**Passage for review**

>>

# G-Body Rear End Swap



## six trey impala (Sep 4, 2006)

i know i've seen cars with grand national rear ends but what all do u have too do too get the g-body rear end too bolt up too the impala mounts, i read that on caprices u have too lengthin the top trailing arms 2.5 inches and grind down the bushings on the lower trailing arms when swapping it too a caprice...but wanted too know how much u had too do for an impala?


----------



## six trey impala (Sep 4, 2006)

ttt


----------



## six trey impala (Sep 4, 2006)

???


----------



## KINGFISH_CUSTOMS (Oct 8, 2006)

> _Originally posted by six trey impala_@Jun 27 2009, 11:52 AM~14314603
> *???
> *



i know they use the ford 9 or the toyota axle...but this is what ive read so far on here...if ur impala has a v8 then use a regal V8 rear end becuz of the gearing

weld two upper mounts with either 2 bananas orr 2 regal trailing upper arms lowers bolt on the same..or you can get rid of the 2 trailing arm scenarios and pick up a wishbone and have that done...


----------



## FatDaddy53 (Oct 16, 2008)

i havnt done a g body to impala swap but i do alot of bombs..........jus get all ur angles measured up first.... pinion,and mounting tabs....measure ur side to side on the wells and frame.... a v6 or v8 g body will work try to get the gear ratio if u can, nationals rear ends wernt that great i knew a guy that raced um. he always ran lincoln axles after 75/80 they tend to whine but fuck were not speed demons.......i would recomend hittin up empire customs for that adjustable impala set up if u do the swap that way u can fine tune it


----------



## six trey impala (Sep 4, 2006)

> _Originally posted by KINGFISH_CUSTOMS_@Jun 27 2009, 12:00 PM~14314929
> *i know they use the ford 9 or the toyota axle...but this is what ive read so far on here...if ur impala has a v8 then use a regal V8 rear end becuz of the gearing
> 
> weld two upper mounts with either 2 bananas orr 2 regal trailing upper arms lowers bolt on the same..or you can get rid of the 2 trailing arm scenarios and pick up a wishbone and have that done...
> *


cool i already have a wish bone...thanks alot bro im gonna go with a 9 inch later on but money's tight right now and i cant afford to find a 9" then have it shortened and i already have a g-body rear end laying so i figured i'd just use that since i saw them do it on this car...


----------



## six trey impala (Sep 4, 2006)

> _Originally posted by FatDaddy53_@Jun 27 2009, 12:07 PM~14314961
> *i havnt done a g body to impala swap but i do alot of bombs..........jus get all ur angles measured up first.... pinion,and mounting tabs....measure ur side to side on the wells and frame.... a v6 or v8 g body will work try to get the gear ratio if u can, nationals rear ends wernt that great i knew a guy that raced um. he always ran lincoln axles after 75/80 they tend to whine but fuck were not speed demons.......i would recomend hittin up empire customs for that adjustable impala set up if u do the swap that way u can fine tune it
> *


thanks for the info


----------



## .TODD (Oct 18, 2008)

<<

**What this exercise asks**
• 1. Quote from the thread on the G-body rear end swap the part that opens with the words containing "i know i've" and closes with "for an impala?".
• 2. Using the thread on the G-body rear end swap, answer these questions:
(a) How much must the top trailing arms be lengthened when swapping the rear end into a Caprice?
(b) Which rear end does KINGFISH_CUSTOMS advise using if the Impala has a V8?
(c) Which shop does FatDaddy53 recommend for an adjustable Impala setup?

**Material shown**

>>

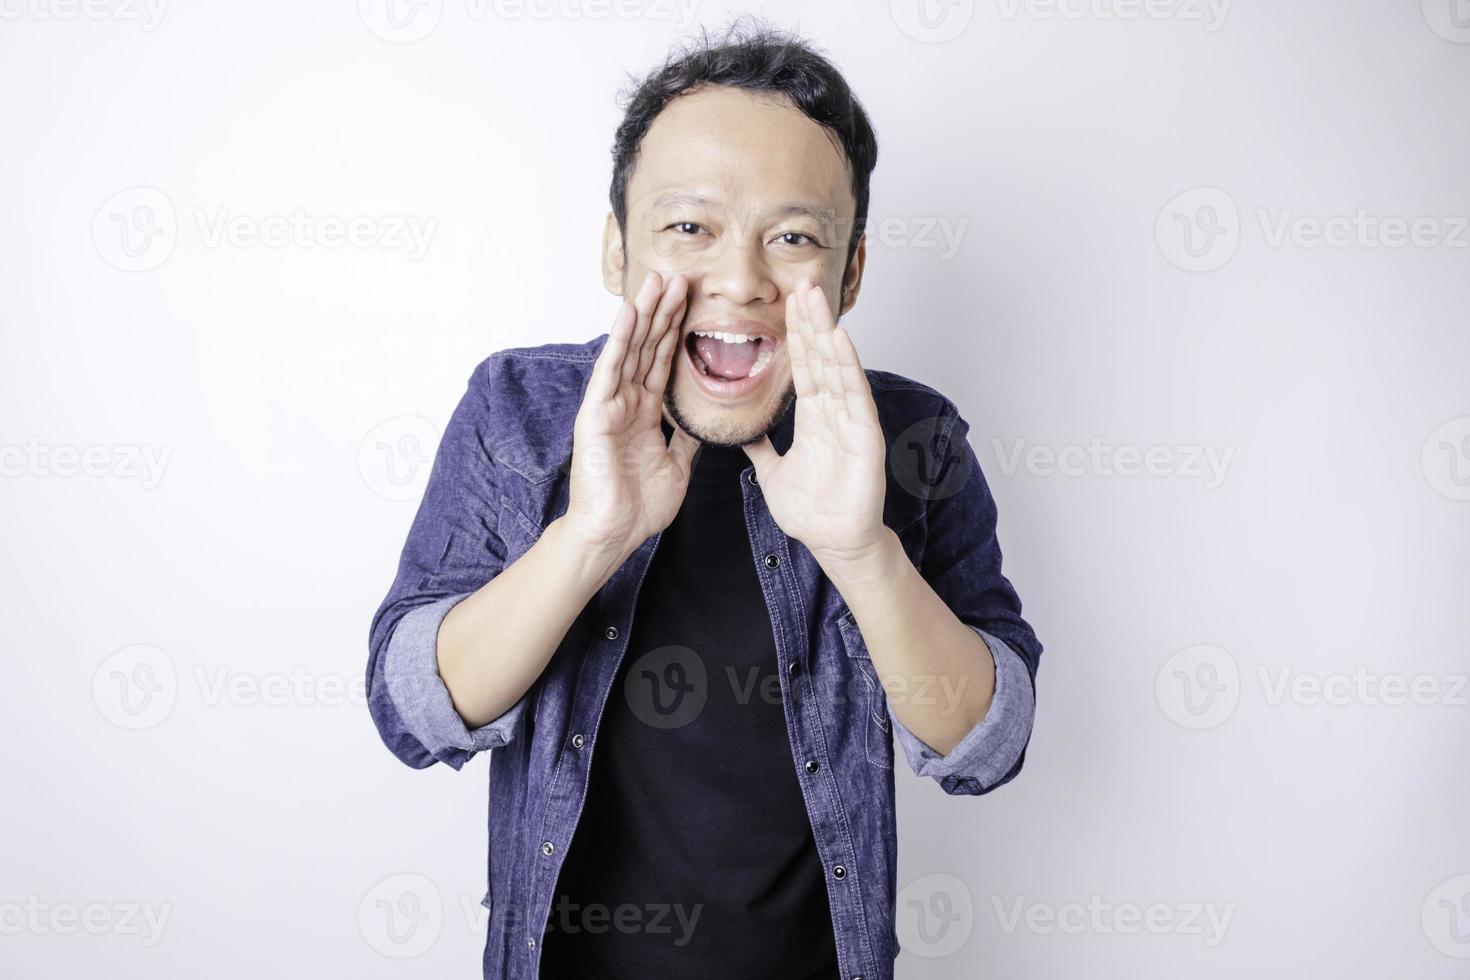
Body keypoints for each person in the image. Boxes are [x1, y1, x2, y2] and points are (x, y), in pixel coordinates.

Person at [366, 19, 1042, 980]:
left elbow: (990, 742)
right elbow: (414, 714)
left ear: (849, 272)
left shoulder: (916, 438)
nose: (739, 280)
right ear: (617, 251)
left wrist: (862, 552)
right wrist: (591, 535)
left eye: (794, 237)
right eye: (690, 227)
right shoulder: (515, 409)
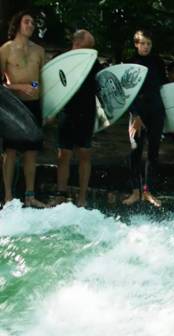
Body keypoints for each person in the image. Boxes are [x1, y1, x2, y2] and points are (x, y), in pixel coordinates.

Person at [0, 10, 46, 207]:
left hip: (34, 104)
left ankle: (30, 195)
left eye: (33, 23)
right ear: (18, 24)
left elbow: (40, 82)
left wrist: (34, 89)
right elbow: (1, 84)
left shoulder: (39, 51)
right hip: (13, 105)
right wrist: (20, 87)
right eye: (27, 22)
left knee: (31, 152)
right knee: (10, 151)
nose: (31, 25)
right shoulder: (5, 49)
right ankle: (9, 196)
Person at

<<

**Results in order**
• 1.
i know i've seen cars with grand national rear ends but what all do u have too do too get the g-body rear end too bolt up too the impala mounts, i read that on caprices u have too lengthin the top trailing arms 2.5 inches and grind down the bushings on the lower trailing arms when swapping it too a caprice...but wanted too know how much u had too do for an impala?

• 2.
(a) 2.5 inches.
(b) A Regal V8 rear end.
(c) Empire Customs.